Putting aside any bias based on what I do for a living, what I have found after having tried a number of cases involving allegations of police misconduct is that most people begin with the presumption that the officer was trying to do the right thing. They believe that they are hard-working and motivated by good things.
Not to say they just blindly accept it, and if a plaintiff can prove the officer acted wrongly they will be quick to find in favor of the plaintiff. But the starting point I think for most people is that the other side needs to prove the officer did something wrong, rather than the other way around.
No, I'm waiting for eyewitnesses and forensics to tell us something.
I mean, are you not a little skeptical of the claim that cops pulled up, she went to the driver and started explaining what she saw, and for no reason the passenger took his gun out and shot past his partner to kill her for no reason?
I'm going to play devil's advocate here. Imagine it from his perspective. He's been there in the middle, he's stopped in progress violent crimes and it's being said that cops arrive after the fact.
It's like telling a stay at home mom of three that she doesn't do anything all day when in reality she gets the kids ready, feeds them, drops them off, cleans the house, laundry, goes to the grocery store, picks the kids up and takes them to extracurricular activities, comes home, cooks dinner, washes the dishes, bathes all the kids, gets them ready for bed, puts them to bed and finally has a moment to sit at 9:00 but the husband wants some action and says "how can you be tired? you don't work"
Not a very good analogy because in the mom example, she's being told she doesn't do anything all day.
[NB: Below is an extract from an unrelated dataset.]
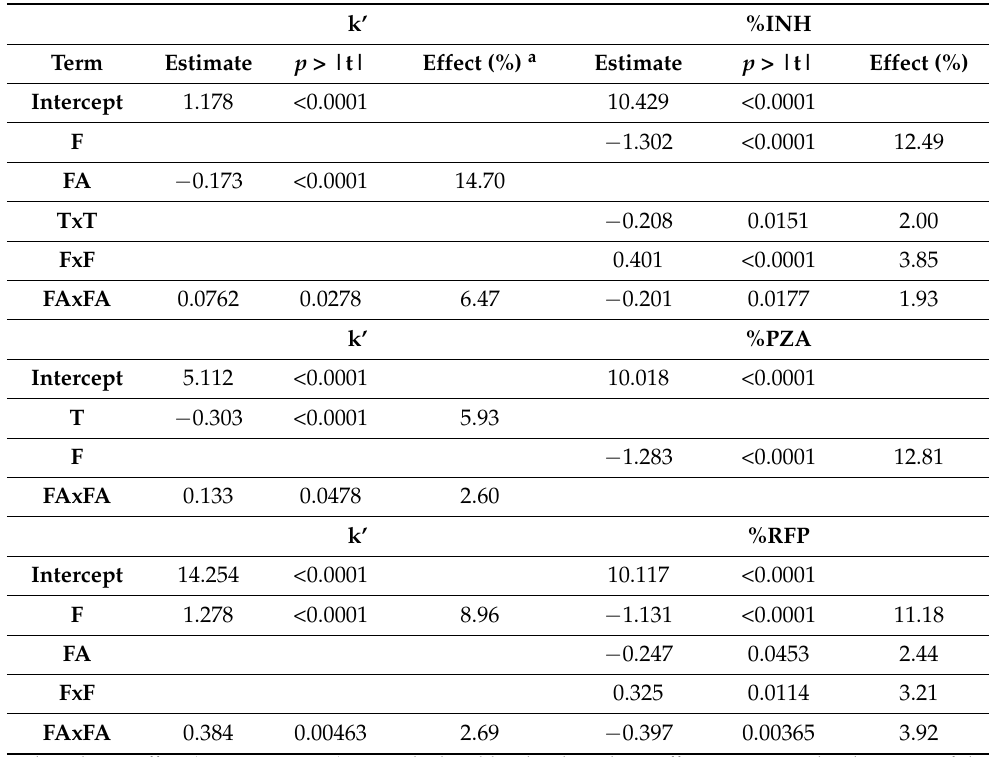
Table 2. Evaluation of the influential factors and their effects on the responses, retention factor (k’), and percentage (%API) for each one analyzed, assuming a second-degree model. Only significant coefficients are given.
Huff didn't say cops didn't do anything but fill reports, that was assumed what Huff meant and he (and others) missed Huff's point completely.
It doesn't change the fact he had an irrational, emotional response on par with the triggered responses that one side so reguarly ridicules when the other side does it.
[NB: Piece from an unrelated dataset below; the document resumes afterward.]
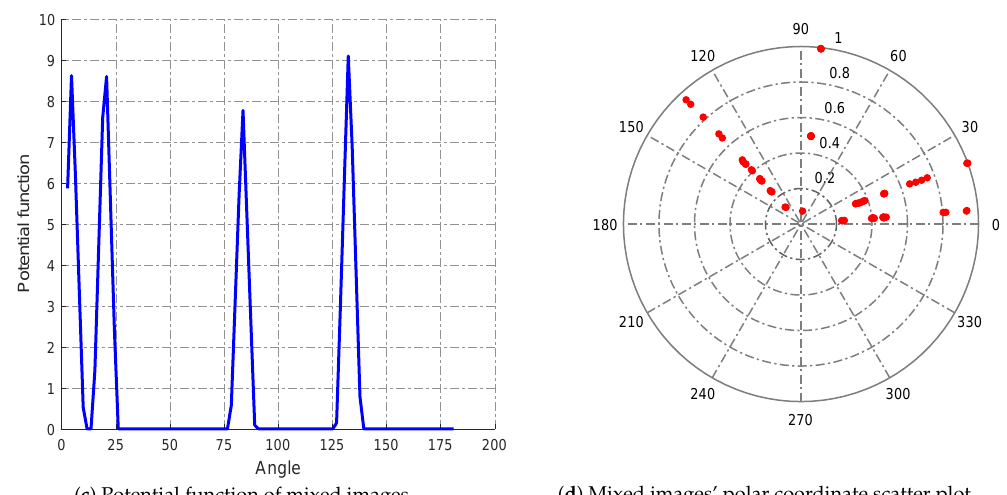
( d ) Mixed images’ polar coordinate scatter plot Figure 13. Clustering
or better yet, if this is a thread about deaths from malpractice or wrong decisions in the medical industry, which if I remember right has significantly more death than civilians from officers, and someone said the following
"doctors rarely know what is actually wrong. they just arbitrarily guess."
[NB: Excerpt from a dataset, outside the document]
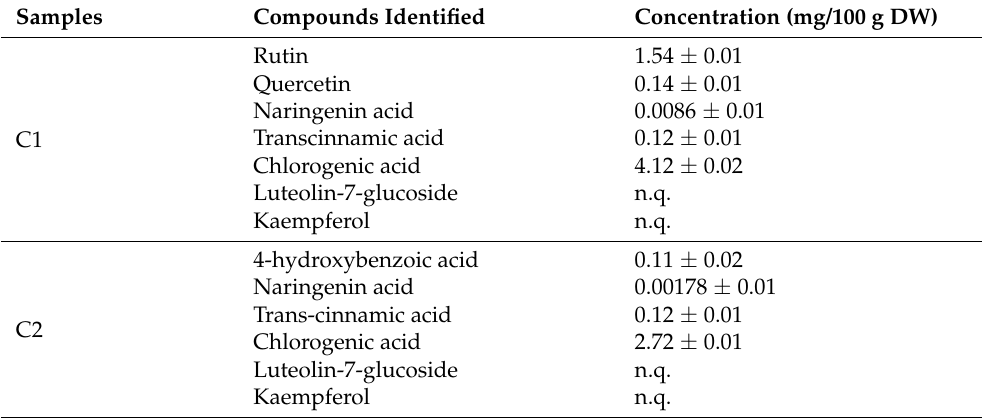
Table 4. Individual compounds identified by HPLC from the two companies.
a vn doctor gets mad at that
other posters come on and say "well it's impossible to know every thing especially in a strangers body."
it diminishes the Doctors years of study, experience and to a degree, importance in the situation if he or she is just "guessing"
And I'm sorry you're too emotionally driven to understand his point.
lol emotionally driven? I'm not a cop. I have zero emotional investment. As I prefaced my entire contribution, I'm looking at it through his eyes too. It's sad that we have so few people that even attempt to look at situations from both sides.
Not a very good analogy because in the mom example, she's being told she doesn't do anything all day. Huff didn't say cops didn't do anything but fill reports, that was assumed what Huuff meant and he (and others) missed Huff's point completely.
It doesn't change the fact he had an irrational, emotional response on par with the triggered responses that one side so regularly ridicules when the other side does it.
The article said it was for "no reason"?
If there is a reason, why hasn't it been explained, yet?
No reason has been given, correct.
Then again, no information has been provided at all, really.
If I had to guess, there was something very strange going on and they are waiting on toxicology or something similar from the M.E.